I have a client who contacted me in a state of great frustration. She’s a loving parent, dedicated and supportive of her kids’ education, but she was struggling with her eldest daughter. Her child’s school report was coming out soon and she was afraid she was going to be bitterly disappointed with her daughter’s results, again. But the biggest thing driving her up the wall was that her daughter didn’t even seem to care! Her daughter had reached a grade where her results were really starting to matter but her yeah whatever attitude was beginning to look like it was here to stay.
For years, every time her daughter’s results came out they had the same conversation, which went something like this:
Mother: “Darling, these grades are just not good enough! I thought you were going to try harder this semester, weren’t you? You could have done so much better if you’d just put in a bit more effort, don’t you realise you are messing with your future?
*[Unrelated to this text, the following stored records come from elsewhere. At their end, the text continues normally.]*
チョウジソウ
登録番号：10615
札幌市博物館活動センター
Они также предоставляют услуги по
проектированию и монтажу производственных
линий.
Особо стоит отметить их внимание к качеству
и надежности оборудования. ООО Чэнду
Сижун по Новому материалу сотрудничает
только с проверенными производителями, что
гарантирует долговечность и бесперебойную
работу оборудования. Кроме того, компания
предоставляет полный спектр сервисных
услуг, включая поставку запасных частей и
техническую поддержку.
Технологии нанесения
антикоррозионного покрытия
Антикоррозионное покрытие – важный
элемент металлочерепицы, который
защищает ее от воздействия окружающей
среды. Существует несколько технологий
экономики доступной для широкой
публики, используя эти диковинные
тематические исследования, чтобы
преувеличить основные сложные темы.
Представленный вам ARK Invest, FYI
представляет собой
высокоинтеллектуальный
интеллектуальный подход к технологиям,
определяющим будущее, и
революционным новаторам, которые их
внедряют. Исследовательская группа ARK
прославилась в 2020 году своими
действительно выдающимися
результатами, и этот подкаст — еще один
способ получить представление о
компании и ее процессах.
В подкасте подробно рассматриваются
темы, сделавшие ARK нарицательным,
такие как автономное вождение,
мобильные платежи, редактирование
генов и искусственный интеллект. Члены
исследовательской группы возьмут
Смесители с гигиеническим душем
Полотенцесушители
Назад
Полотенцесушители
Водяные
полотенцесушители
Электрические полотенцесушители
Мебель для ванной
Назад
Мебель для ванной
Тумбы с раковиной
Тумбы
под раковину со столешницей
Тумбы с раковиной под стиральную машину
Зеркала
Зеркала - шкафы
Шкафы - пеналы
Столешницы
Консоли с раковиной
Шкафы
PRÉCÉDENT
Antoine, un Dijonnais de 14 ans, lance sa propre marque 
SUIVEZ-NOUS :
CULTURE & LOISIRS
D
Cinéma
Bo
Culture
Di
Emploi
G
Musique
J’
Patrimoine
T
You’ll never get anywhere in life if you have this kind of attitude.“
Daughter: …..big sigh, silence….(folds arms, rolls eyes and stares into space).
I asked my client how effective she thought her talk was, seeing as she’d been giving the same one for a while now. She stopped and pondered. As she reflected on her own actions I could see the light bulb go on.
It’s funny how we expect our kids to change their attitude and efforts to get results, yet we keep repeating the same patterns of behaviour over and over again without stopping to question whether what we are doing is working.
I know many parents who have the same concerns about their children’s results and I see how they are so invested in their child that they have inadvertently started taking responsibility for their child’s reports. And while a parent takes responsibility, the child sits back and does not.
To break the ineffective communication habits of both the mother and the daughter, I devised a new approach for my client to put the responsibility and accountability squarely back on to her daughter’s shoulders. This time she was going to empower her daughter, rather than beat her down.
So in this period of school reports it’s also a good time to reflect on our own attitudes towards our kids and ask ourselves, are we going to empower them and lift them to new heights or are we setting ourselves up for yet another Groundhog Day of frustration, forking out the same old critical remarks whilst expecting our children to produce different results?